Pada 7 Agustus, kebakaran kembali melanda lahan milik PT Lumbung Nusantara Nastiti di Pekon Sukarame, Kecamatan Ngaras. Luasan lahan yang terbakar sekitar 200 meter persegi dan diduga dipicu puntung rokok.
“Selain itu pada 13 Agustus, kebakaran kembali terjadi di Pekon Penggawa V Tengah, Kecamatan Karya Penggawa, dengan luasan sekitar 250 meter persegi yang diduga dipicu aktivitas pembakaran sampah,” terangnya.
Rangkaian kebakaran belum berhenti. Pada 18 Agustus, kebakaran terjadi di lapangan depan Kantor Lurah Pasar Kota Krui dengan luasan sekitar 250 meter persegi dan kembali dipicu pembakaran sampah.
Kemudian pada 22 Agustus, lahan di wilayah Mandiri Sejati, Kecamatan Krui Selatan, terbakar sekitar 300 meter persegi. Kebakaran tersebut juga diduga akibat aktivitas pembakaran sampah.
“Terakhir, pada 25 Agustus, kebakaran terjadi di Gunung Kemala Timur, Way Krui, dengan luasan sekitar 250 meter persegi yang berdasarkan laporan BPBD dipicu aktivitas pembakaran sampah,” jelasnya.

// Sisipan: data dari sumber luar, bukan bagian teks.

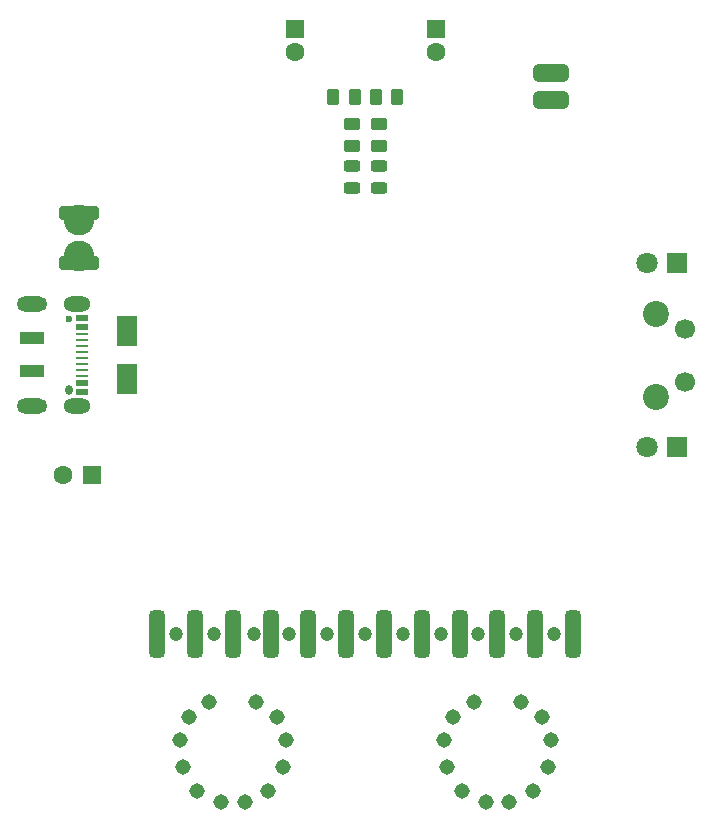
<source format=gbr>
G04 #@! TF.GenerationSoftware,KiCad,Pcbnew,6.0.8-f2edbf62ab~116~ubuntu20.04.1*
G04 #@! TF.CreationDate,2022-10-17T13:25:48+07:00*
G04 #@! TF.ProjectId,IN-8,494e2d38-2e6b-4696-9361-645f70636258,rev?*
G04 #@! TF.SameCoordinates,Original*
G04 #@! TF.FileFunction,Soldermask,Top*
G04 #@! TF.FilePolarity,Negative*
%FSLAX46Y46*%
G04 Gerber Fmt 4.6, Leading zero omitted, Abs format (unit mm)*
G04 Created by KiCad (PCBNEW 6.0.8-f2edbf62ab~116~ubuntu20.04.1) date 2022-10-17 13:25:48*
%MOMM*%
%LPD*%
G01*
G04 APERTURE LIST*
G04 Aperture macros list*
%AMRoundRect*
0 Rectangle with rounded corners*
0 $1 Rounding radius*
0 $2 $3 $4 $5 $6 $7 $8 $9 X,Y pos of 4 corners*
0 Add a 4 corners polygon primitive as box body*
4,1,4,$2,$3,$4,$5,$6,$7,$8,$9,$2,$3,0*
0 Add four circle primitives for the rounded corners*
1,1,$1+$1,$2,$3*
1,1,$1+$1,$4,$5*
1,1,$1+$1,$6,$7*
1,1,$1+$1,$8,$9*
0 Add four rect primitives between the rounded corners*
20,1,$1+$1,$2,$3,$4,$5,0*
20,1,$1+$1,$4,$5,$6,$7,0*
20,1,$1+$1,$6,$7,$8,$9,0*
20,1,$1+$1,$8,$9,$2,$3,0*%
G04 Aperture macros list end*
%ADD10C,0.635000*%
%ADD11C,0.444500*%
%ADD12RoundRect,0.250000X-0.262500X-0.450000X0.262500X-0.450000X0.262500X0.450000X-0.262500X0.450000X0*%
%ADD13RoundRect,0.325000X-0.325000X-1.675000X0.325000X-1.675000X0.325000X1.675000X-0.325000X1.675000X0*%
%ADD14RoundRect,0.250000X-0.450000X0.262500X-0.450000X-0.262500X0.450000X-0.262500X0.450000X0.262500X0*%
%ADD15R,1.600000X1.600000*%
%ADD16C,1.600000*%
%ADD17C,1.200000*%
%ADD18R,1.800000X1.800000*%
%ADD19C,1.800000*%
%ADD20R,1.800000X2.500000*%
%ADD21RoundRect,0.243750X-0.456250X0.243750X-0.456250X-0.243750X0.456250X-0.243750X0.456250X0.243750X0*%
%ADD22R,2.000000X1.000000*%
%ADD23O,0.600000X0.850000*%
%ADD24C,0.600000*%
%ADD25R,1.000000X0.520000*%
%ADD26R,1.000000X0.270000*%
%ADD27O,2.300000X1.300000*%
%ADD28O,2.600000X1.300000*%
%ADD29C,1.308000*%
%ADD30C,2.600000*%
%ADD31C,2.200000*%
%ADD32C,1.700000*%
%ADD33RoundRect,0.375000X-1.125000X0.375000X-1.125000X-0.375000X1.125000X-0.375000X1.125000X0.375000X0*%
%ADD34RoundRect,0.250000X-1.450000X0.312500X-1.450000X-0.312500X1.450000X-0.312500X1.450000X0.312500X0*%
G04 APERTURE END LIST*
D10*
X184778000Y-50430500D02*
G75*
G03*
X184778000Y-50430500I-317500J0D01*
G01*
D11*
X187182750Y-49180500D02*
G75*
G03*
X187182750Y-49180500I-222250J0D01*
G01*
X187182750Y-44680500D02*
G75*
G03*
X187182750Y-44680500I-222250J0D01*
G01*
D10*
X184778000Y-43430500D02*
G75*
G03*
X184778000Y-43430500I-317500J0D01*
G01*
D12*
X157148000Y-25080500D03*
X158973000Y-25080500D03*
D13*
X171060500Y-70480500D03*
D12*
X160748000Y-25080500D03*
X162573000Y-25080500D03*
D14*
X158751250Y-27340500D03*
X158751250Y-29165500D03*
D15*
X153917250Y-19273388D03*
D16*
X153917250Y-21273388D03*
D17*
X159860500Y-70480500D03*
X175860500Y-70480500D03*
D13*
X148660500Y-70480500D03*
D17*
X163060500Y-70480500D03*
D13*
X155060500Y-70480500D03*
X151860500Y-70480500D03*
D18*
X186260500Y-54680500D03*
D19*
X183720500Y-54680500D03*
D13*
X158260500Y-70480500D03*
X164660500Y-70480500D03*
X142260500Y-70480500D03*
D17*
X156660500Y-70480500D03*
D13*
X145460500Y-70480500D03*
D17*
X166260500Y-70480500D03*
D14*
X161029250Y-27340500D03*
X161029250Y-29165500D03*
D20*
X139693250Y-48898500D03*
X139693250Y-44898500D03*
D13*
X161460500Y-70480500D03*
D17*
X147060500Y-70480500D03*
D21*
X161029250Y-30906500D03*
X161029250Y-32781500D03*
D22*
X131686250Y-45480500D03*
D23*
X134786250Y-49880500D03*
D24*
X134786250Y-43880500D03*
D22*
X131686250Y-48280500D03*
D25*
X135886250Y-43780500D03*
X135886250Y-44530500D03*
D26*
X135886250Y-45130500D03*
X135886250Y-46630500D03*
X135886250Y-47630500D03*
X135886250Y-48630500D03*
D25*
X135886250Y-49230500D03*
X135886250Y-49980500D03*
X135886250Y-49980500D03*
X135886250Y-49230500D03*
D26*
X135886250Y-48130500D03*
X135886250Y-47130500D03*
X135886250Y-46130500D03*
X135886250Y-45630500D03*
D25*
X135886250Y-44530500D03*
X135886250Y-43780500D03*
D27*
X135511250Y-42560500D03*
D28*
X131686250Y-51200500D03*
X131686250Y-42560500D03*
D27*
X135511250Y-51200500D03*
D15*
X165855250Y-19273388D03*
D16*
X165855250Y-21273388D03*
D17*
X143860500Y-70480500D03*
D21*
X158743250Y-30906500D03*
X158743250Y-32781500D03*
D15*
X136772250Y-57058500D03*
D16*
X134272250Y-57058500D03*
D29*
X174060500Y-83777764D03*
X174810500Y-77527764D03*
X169060500Y-76277764D03*
X167310500Y-77527764D03*
X166560500Y-79527764D03*
X166810500Y-81777764D03*
X168060500Y-83777764D03*
X170060500Y-84777764D03*
X172060500Y-84777764D03*
X175310500Y-81777764D03*
X175560500Y-79527764D03*
X173060500Y-76277764D03*
D17*
X150460500Y-70480500D03*
D13*
X174260500Y-70480500D03*
D30*
X135629250Y-35468500D03*
X135629250Y-38468500D03*
D31*
X184460500Y-50430500D03*
X184460500Y-43430500D03*
D32*
X186960500Y-44680500D03*
X186960500Y-49180500D03*
D18*
X186260500Y-39080500D03*
D19*
X183720500Y-39080500D03*
D33*
X175634250Y-23022500D03*
D17*
X153460500Y-70480500D03*
D34*
X135629250Y-34831000D03*
X135629250Y-39106000D03*
D17*
X169460500Y-70480500D03*
D29*
X151660500Y-83777764D03*
X152410500Y-77527764D03*
X146660500Y-76277764D03*
X144910500Y-77527764D03*
X144160500Y-79527764D03*
X144410500Y-81777764D03*
X145660500Y-83777764D03*
X147660500Y-84777764D03*
X149660500Y-84777764D03*
X152910500Y-81777764D03*
X153160500Y-79527764D03*
X150660500Y-76277764D03*
D33*
X175634250Y-25308500D03*
D13*
X177460500Y-70480500D03*
X167860500Y-70480500D03*
D17*
X172660500Y-70480500D03*
M02*

</source>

Herdi menegaskan, pola kejadian tersebut menunjukkan bahwa faktor manusia masih menjadi persoalan utama dalam upaya pencegahan karhutla di Pesbar.
Masyarakat diminta tidak menganggap sepele aktivitas pembakaran sampah maupun pembukaan lahan dengan cara membakar, terutama ketika kondisi lahan dan vegetasi sedang kering.
“Kami mengimbau masyarakat untuk tidak melakukan pembakaran secara sembarangan. Kondisi lahan yang kering membuat api sangat mudah menjalar, sehingga aktivitas pembakaran sampah maupun pembukaan lahan harus benar-benar diperhatikan agar tidak berkembang menjadi kebakaran yang lebih luas,” ujarnya.
Di sisi lain, penanganan karhutla di Pesbar masih menghadapi keterbatasan sarana dan prasarana. Salah satu kebutuhan yang belum dimiliki BPBD adalah alat penyemprotan atau tank semprot portabel.
Peralatan tersebut diperlukan untuk menjangkau titik-titik kebakaran yang sulit dimasuki kendaraan pemadam. Kondisi ini menjadi tantangan karena lokasi kebakaran lahan tidak selalu dapat dijangkau langsung kendaraan.
Meski demikian, BPBD Pesbar terus memperkuat kesiapsiagaan personel. Saat ini, BPBD memiliki satuan tugas (satgas) bencana sebanyak 85 orang yang tersebar di 11 kecamatan se-Pesbar.
Keberadaan personel tersebut diharapkan dapat mempercepat koordinasi dan respons apabila terjadi kebakaran maupun bencana lainnya di wilayah masing-masing.